**Instructions:**
A. Which lines make up the signature block under the dashed separator in the Fronius inverter email?
B. Can you carry on the Fronius inverter email from the point where it ends?

**Excerpt provided:**
Two quick comments that are not really on topic so will send directly.

Any reason not to use sunspec modbus TCP?  This would be more generic and the 
libraries may reflect the broader use case.

Victron code is open source and they interact a lot with Fronius. (Their 
controller is a raspberry pi like Linux box, but they do use hard tabs in their 
python code)

I have not dived into the nitty gritty yet, but after my system goes in later 
this quarter I plan to write some solar/battery/heating-cooling time of use 
charge aware code.

--=-=--=-=--=-=--=-=--=-=--
Matthew Wakefield
matt...@wakefield.id.au
+61 402 916 018

> On 20 Apr 2018, at 9:33 am, David Crisp <david.cr...@gmail.com> wrote:
> 
> A couple of questions to the more experienced Python developers here.
> 
> I have been working with my Fronius Symo solar inverter to extract data from 
> the onboard API.   It's actually a reasonably simple process of making a web 
> request and then processing the resulting JSON. 
> 
> There is one third party module, pyfronius, that has been written already 
> that sort of performs these requests, but when I look inside the code I find 
> myself asking lots of whys.    There are a couple of things that the author 
> has done that don't seem Pythonic  and I was wondering if somebody could help 
> clear up my thoughts.   
> 
> The two things I have noticed that I want to query 
> 
> 1)  Everything in the __init__.py
> 2)  Using Asynchronous web calls to the API
> 
> Everything in the __init__.py file:
> The functional part of the module consists of a single __init__.py file.   
> All the code is in this file.  My understanding of the usage of this file is 
> to provide a layout of the actual code files and perform global imports etc.  
> The __init__.py references online never talk about putting actual code in 
> there.   Putting code in the file doesn't seem to be the right thing to do.   
>    I have seen this a couple of times with more obscure modules and my 
> uninformed gut instinct is to say that the developer didnt quite know what 
> they were doing.

**Supplied material:**
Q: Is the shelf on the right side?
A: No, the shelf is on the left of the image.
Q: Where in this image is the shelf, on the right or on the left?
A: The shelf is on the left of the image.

**Responses per task:**
A.
- Matthew Wakefield
- matt...@wakefield.id.au
- +61 402 916 018

B.
> 
> Using Asynchronous web calls to the API:
> The developer has used the asyncio module to perform the web queries and has 
> used a lot of @asyncio.coroutine functions throughout the code.   
> This doesn't seem... right for a module that simply goes to the web server 
> and says "gime what you got... hmm.. yup.. thanks" 
> This one is a little more along the lines of "developer choice"  I think the 
> method chosen overly complicates the design of the module. 
> It seems something like requests could have been a better choice of module to 
> use. 
> 
> Now,  I'm not trying to point fingers at the original developer.  There may 
> be perfectly logical and sensible and Pythonic reasons for doing what they 
> have done.    I'm hoping a more experienced developer can hypothesis. 
> 
> I am writing my own module to talk to the inverter.  Originally it was based 
> on pyfronius but I have found myself completely reworking the methods to try 
> and add exception handling and layout the code in a slightly better layout.   
>  
> 
> I would be interested to know other peoples comments about the style..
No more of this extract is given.